Feel good about your information and become a local news champion today

Community café meets growing Calgary students’ need

The Ohana Community Café, in the basement of St. Peter’s Anglican church in SW Calgary, has lunch turnaround down to around five seconds per person.

When the café’s coordinator, Cameron Graham, took over the program three years ago, they were serving 15 to 20 kids daily. Now they serve 120.

“You’ve got to try and get through serving 120 kids in about 20 minutes. And so, we’ve had to really streamline how we serve at the window to try and be fast enough,” he said.

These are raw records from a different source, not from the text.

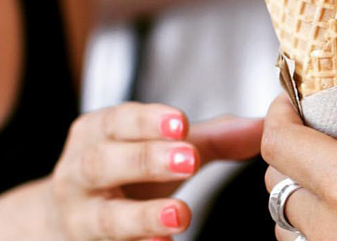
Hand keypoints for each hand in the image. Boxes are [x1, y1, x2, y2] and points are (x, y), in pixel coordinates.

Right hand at [48, 102, 261, 239]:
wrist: (74, 214)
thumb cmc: (128, 171)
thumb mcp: (162, 147)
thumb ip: (212, 138)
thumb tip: (262, 128)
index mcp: (96, 133)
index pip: (117, 120)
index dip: (148, 121)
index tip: (182, 122)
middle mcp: (77, 172)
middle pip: (104, 163)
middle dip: (147, 160)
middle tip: (191, 160)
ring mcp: (79, 216)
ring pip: (103, 216)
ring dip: (142, 216)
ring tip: (181, 216)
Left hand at [262, 94, 336, 240]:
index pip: (281, 144)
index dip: (279, 113)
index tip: (291, 98)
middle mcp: (330, 230)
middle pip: (277, 179)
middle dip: (290, 147)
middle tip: (322, 130)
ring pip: (285, 219)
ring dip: (298, 189)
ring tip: (333, 174)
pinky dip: (310, 225)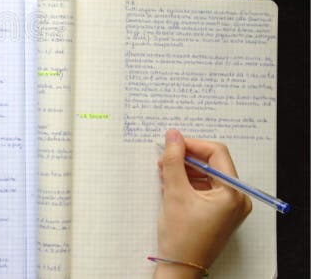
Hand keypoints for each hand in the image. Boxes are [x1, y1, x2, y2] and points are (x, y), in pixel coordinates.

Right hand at [153, 129, 251, 277]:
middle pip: (213, 163)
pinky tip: (171, 183)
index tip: (172, 143)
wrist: (181, 266)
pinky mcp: (220, 212)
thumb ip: (173, 161)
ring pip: (208, 175)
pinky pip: (206, 187)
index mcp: (233, 193)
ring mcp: (230, 206)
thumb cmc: (182, 237)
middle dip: (187, 158)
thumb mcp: (175, 193)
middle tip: (164, 158)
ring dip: (186, 170)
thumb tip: (173, 136)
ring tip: (164, 172)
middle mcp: (237, 198)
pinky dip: (189, 182)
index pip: (217, 153)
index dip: (193, 145)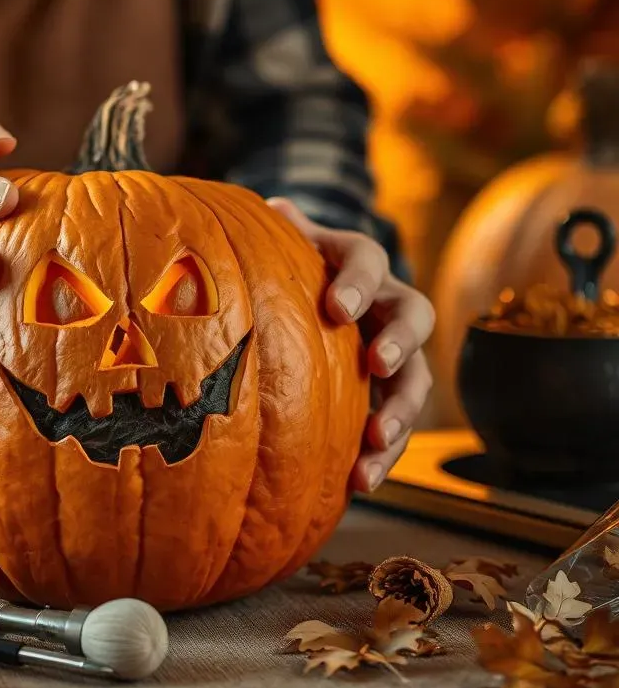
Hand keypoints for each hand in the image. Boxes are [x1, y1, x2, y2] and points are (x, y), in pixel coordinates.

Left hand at [267, 198, 434, 493]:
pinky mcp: (387, 394)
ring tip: (377, 440)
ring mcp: (393, 348)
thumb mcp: (277, 246)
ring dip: (401, 411)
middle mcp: (386, 301)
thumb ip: (275, 233)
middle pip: (413, 314)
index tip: (337, 307)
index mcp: (355, 261)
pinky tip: (360, 481)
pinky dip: (383, 453)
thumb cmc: (284, 268)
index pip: (367, 259)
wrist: (304, 297)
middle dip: (399, 340)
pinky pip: (396, 423)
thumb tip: (271, 206)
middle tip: (377, 364)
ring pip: (416, 376)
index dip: (359, 281)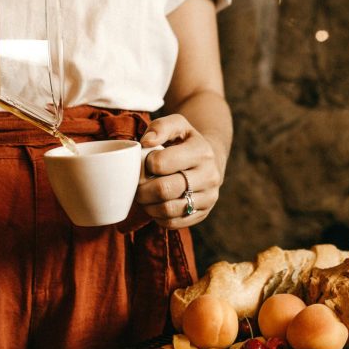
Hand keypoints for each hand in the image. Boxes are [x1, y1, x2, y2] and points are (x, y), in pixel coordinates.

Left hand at [135, 114, 222, 228]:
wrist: (211, 159)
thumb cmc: (186, 142)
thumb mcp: (177, 125)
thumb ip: (160, 127)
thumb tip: (146, 142)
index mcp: (201, 151)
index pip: (161, 163)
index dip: (145, 165)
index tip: (145, 163)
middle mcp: (209, 176)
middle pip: (163, 189)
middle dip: (142, 190)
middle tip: (137, 185)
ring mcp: (208, 197)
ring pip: (167, 210)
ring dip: (148, 205)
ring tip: (145, 196)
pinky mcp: (203, 214)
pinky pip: (173, 223)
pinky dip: (158, 217)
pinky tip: (156, 205)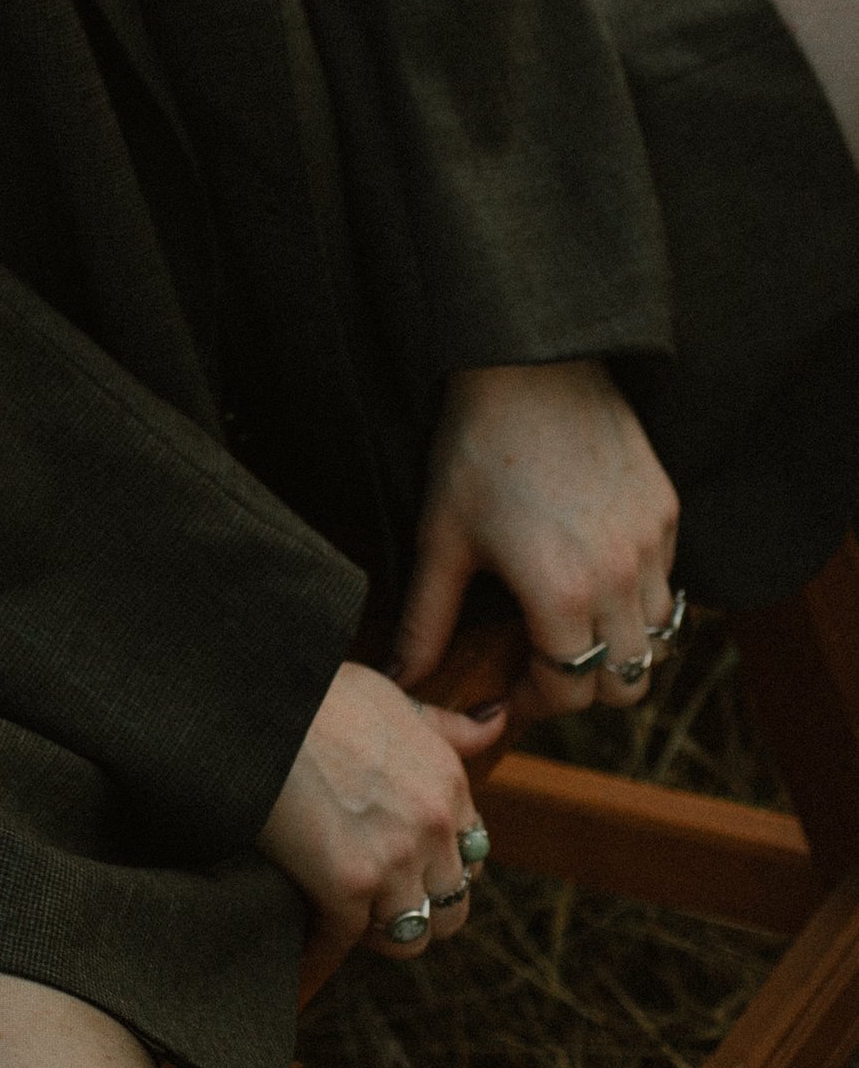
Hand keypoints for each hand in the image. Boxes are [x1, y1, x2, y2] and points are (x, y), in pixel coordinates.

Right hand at [258, 659, 503, 960]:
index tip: (404, 865)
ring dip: (376, 932)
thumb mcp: (389, 696)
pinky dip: (320, 945)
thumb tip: (495, 720)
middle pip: (450, 907)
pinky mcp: (349, 885)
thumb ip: (445, 726)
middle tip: (373, 897)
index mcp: (449, 781)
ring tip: (342, 917)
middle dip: (416, 906)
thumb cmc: (312, 691)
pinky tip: (301, 939)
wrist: (254, 702)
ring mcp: (395, 859)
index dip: (436, 866)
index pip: (471, 857)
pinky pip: (345, 942)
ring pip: (409, 936)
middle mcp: (434, 825)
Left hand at [393, 359, 680, 720]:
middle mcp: (620, 578)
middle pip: (625, 684)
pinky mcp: (668, 511)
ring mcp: (653, 544)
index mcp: (562, 593)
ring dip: (617, 648)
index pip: (570, 693)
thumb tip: (398, 679)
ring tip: (570, 624)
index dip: (534, 704)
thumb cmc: (475, 448)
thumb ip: (426, 621)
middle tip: (540, 665)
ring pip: (656, 640)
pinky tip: (593, 574)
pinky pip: (667, 584)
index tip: (507, 694)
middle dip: (582, 688)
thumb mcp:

RELATED: ‘Rather than a Starbucks’: Calgary churches open cafes to reconnect with the community

“A lot of the kids take their lunch to go now because there’s just so little time.”

Graham said that a couple of times each year they do free hot dog days and they’re serving 500 students in 20 minutes.

Location, location, location

The café is located directly south of the Calgary Board of Education’s Henry Wise Wood High School. It’s a school with a capacity of around 1,200 Calgary students.

This past June, the school’s cafeteria shut down, Graham said. The school’s website does show that they still operate a kiosk with “an array of healthy snacks, beverages and treats,” but there’s no indication of full cafeteria service.

Ohana’s seen spikes of up to 150 students as a result. The modest basement set up can only seat 100, so that leaves 50 others using the takeout service.

There are a couple of signs that direct Calgary student traffic to the location; down a set of wooden stairs to the nondescript door that faces the intersection at 75 Avenue and Elbow Drive SW. It’s the side entrance to a church stairwell. From there you go down into a roughly 30-foot by 30-foot room with tables and chairs, much like a typical cafeteria.

Inside the Ohana Cafe, in the basement of the St. Peter’s Anglican Church, and across from Henry Wise Wood High School. DARREN KRAUSE / LIVEWIRE CALGARY

Ohana’s early beginnings

The Ohana Café program started eight years ago. The church’s former youth leader launched the program as a lunch and afterschool refuge for kids who didn’t fit in, Graham said.

“It was primarily trying to provide a safe place for kids that felt like they really didn’t fit in and were feeling bullied or kind of intimidated by the crowd and the bustle of a really big high school,” Graham said.

The program transitioned after the original leader left. The focus turned to students – and their families – that were struggling financially. The goal was to provide low-cost, nutritious meals.

Graham, who has a Bachelor’s degree in theatre and voice, got involved through a theatre group that was using the church space. One of the ladies in his theatre group was a volunteer on the board that oversees the café.

“I’d just been laid off from a previous job and she was like, “well, you really like cooking, and I’ve tasted your food and you’re really good at cooking. You should come apply for this job,’” he said.  

Low-cost lunch for Calgary students

They provide lunch Monday to Thursday (early Friday dismissal). Meals cost $2.50, but students can get a semester card for $100. They can come for lunch daily for the semester at that cost. Graham said that works out to around $1.32 per lunch.

“I have four kids. I know I don’t pack bag lunches for $1,” he said.

There’s a relationship with counselors at Henry Wise Wood where information is shared to allow families that are struggling to access the semester card.

“None of those kids know that they’re sponsored,” Graham said.

“We go out and through the community and through the church find someone to buy their semester cards on their behalf.”

Graham said they’re often contacted by grandparents of kids at the school who go to Ohana and ask how they can support Calgary students they don’t even know.

They’re able to keep costs low as a non-profit by being a part of the Community Kitchen’s Spinz-A-Round program where they get donated groceries from big grocers. Working in the church basement – and technically as a church ministry – also helps keep overhead low.

Agenda-free, safe space for Calgary students

Even with the church connection, Graham said it’s a place with no agenda.

“A big part of our mandate is that there’s no expectation of anything in return,” he said.

“We want to be a safe place where the kids can come for lunch, and they don’t get hijacked by any other agenda. There’s no church-related stuff that’s allowed in this room when my kids are here for service.”

He said they’re having an impact on the community and families with students attending Henry Wise Wood. They also provide support for homeless people in the area, offering small grocery bags or a lunch.

Graham said he believes the demand will continue to grow. He’s seen it grow each year he’s been coordinator. But, they’ll have to max out at some point, he said.

“I will cap out when we hit 300. That’s about as much as I can produce out of this kitchen in that amount of time,” he said.